Match the string "down" against each line below, and copy every line that matches.

--- Available data ---

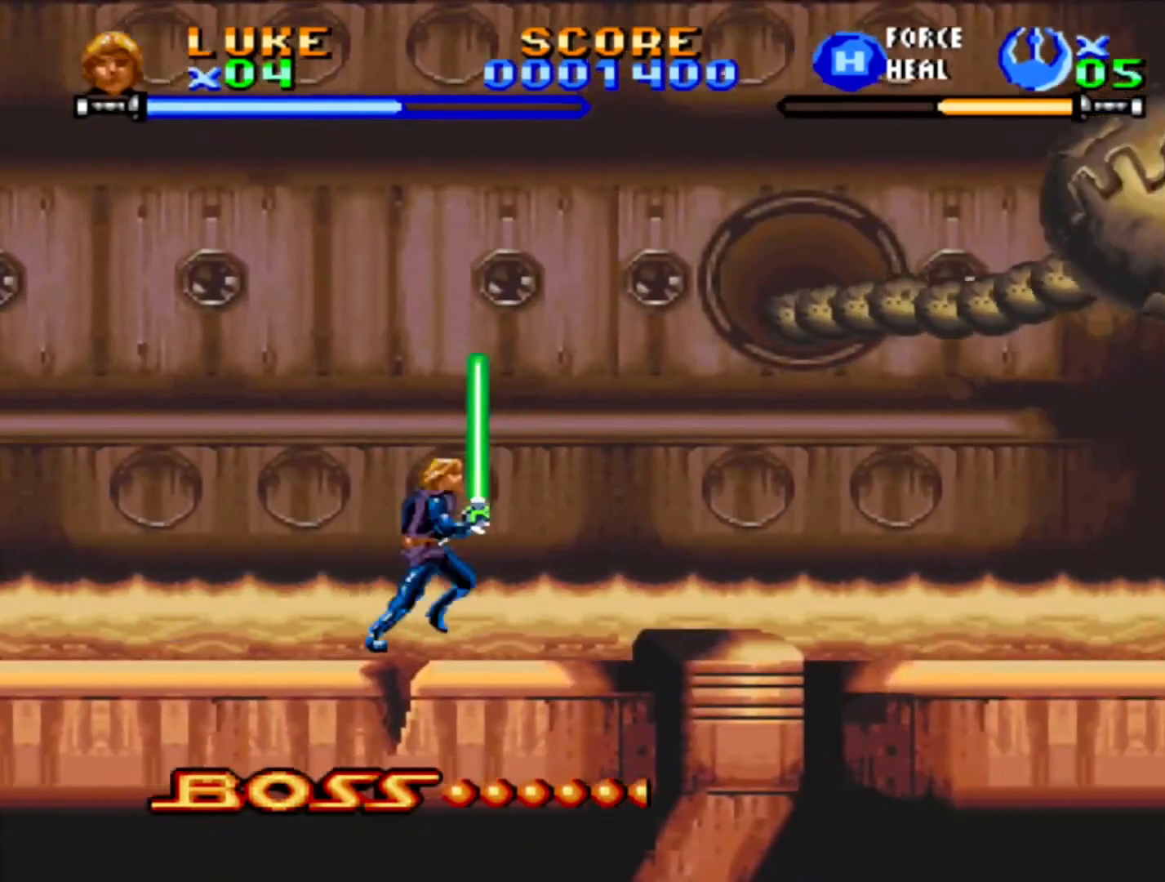
{"dt_ms": 500, "buttons": ["DPAD_RIGHT"], "events": [[50, "DPAD_RIGHT", "up"], [133, "DPAD_LEFT", "down"], [317, "DPAD_LEFT", "up"], [400, "DPAD_RIGHT", "down"]]}
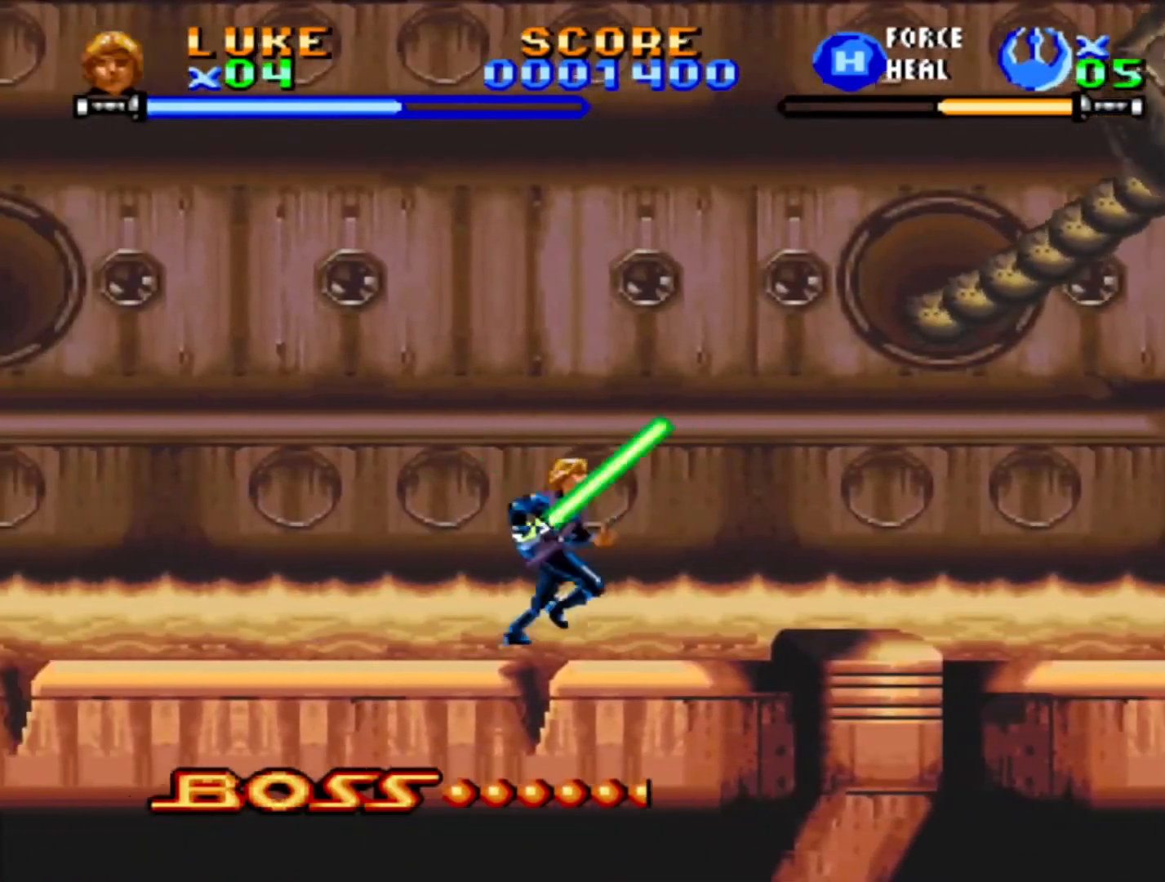
{"dt_ms": 500, "buttons": ["CROSS", "DPAD_LEFT"], "events": [[117, "DPAD_RIGHT", "up"], [317, "CROSS", "down"], [383, "DPAD_LEFT", "down"]]}
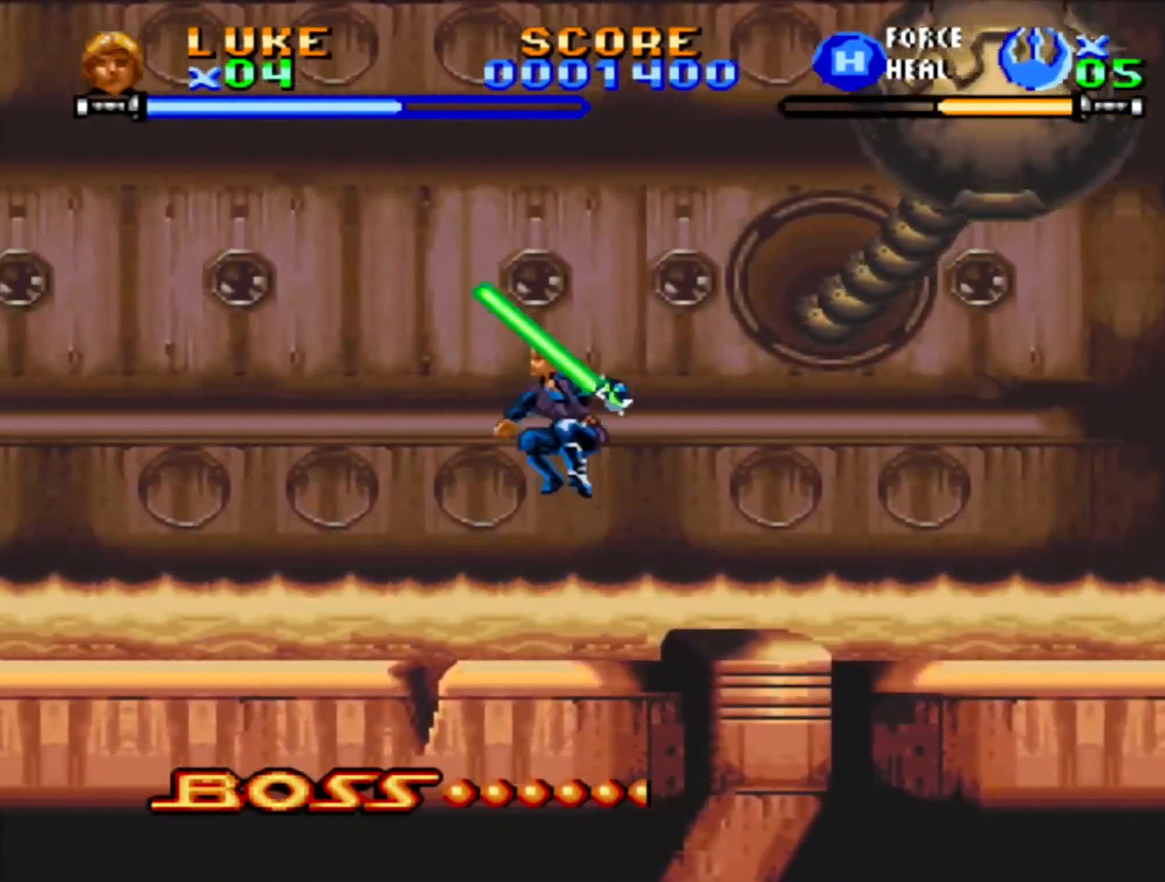
{"dt_ms": 500, "buttons": ["DPAD_LEFT"], "events": [[433, "CROSS", "up"]]}
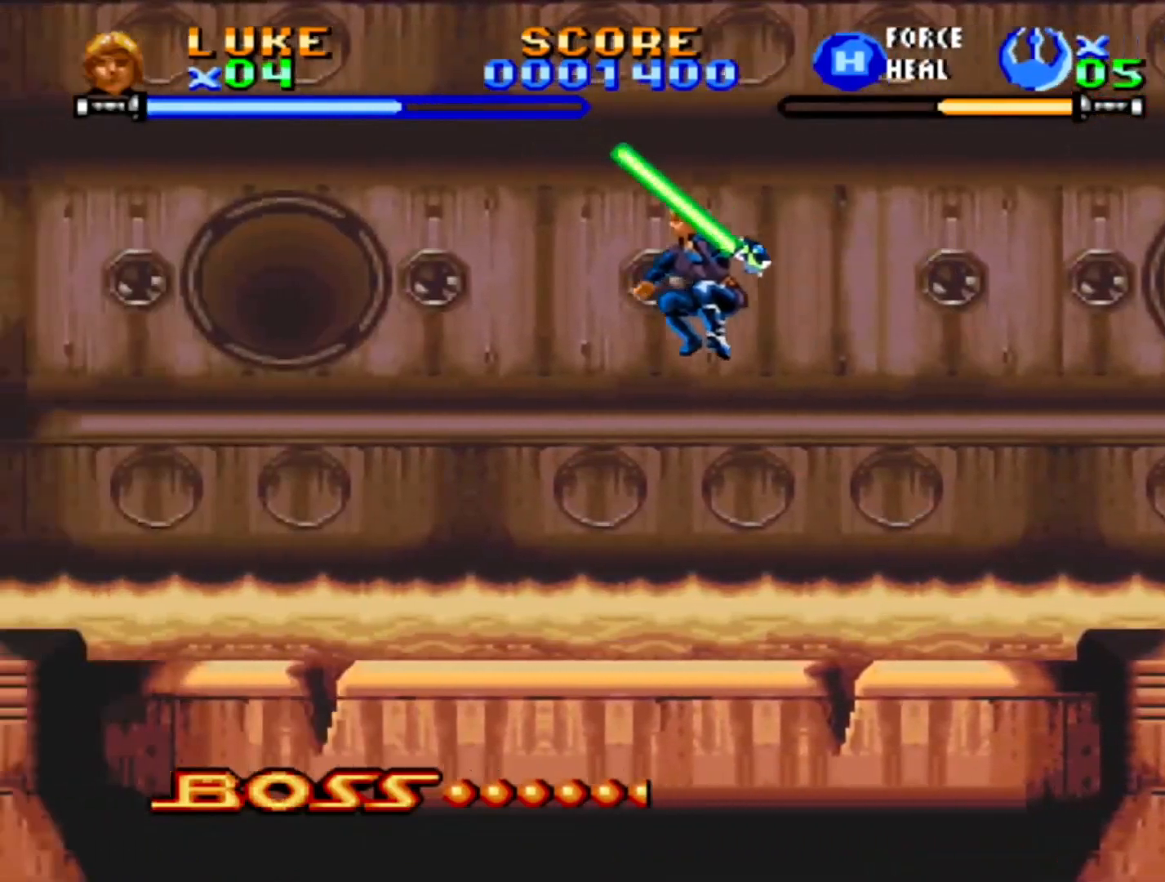
{"dt_ms": 500, "buttons": [], "events": [[117, "DPAD_LEFT", "up"], [117, "DPAD_RIGHT", "down"], [467, "DPAD_RIGHT", "up"]]}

---

Written solution
{"dt_ms": 500, "buttons": ["DPAD_RIGHT"], "events": [[50, "DPAD_RIGHT", "up"], [133, "DPAD_LEFT", "down"], [317, "DPAD_LEFT", "up"], [400, "DPAD_RIGHT", "down"]]}
{"dt_ms": 500, "buttons": ["CROSS", "DPAD_LEFT"], "events": [[117, "DPAD_RIGHT", "up"], [317, "CROSS", "down"], [383, "DPAD_LEFT", "down"]]}
{"dt_ms": 500, "buttons": [], "events": [[117, "DPAD_LEFT", "up"], [117, "DPAD_RIGHT", "down"], [467, "DPAD_RIGHT", "up"]]}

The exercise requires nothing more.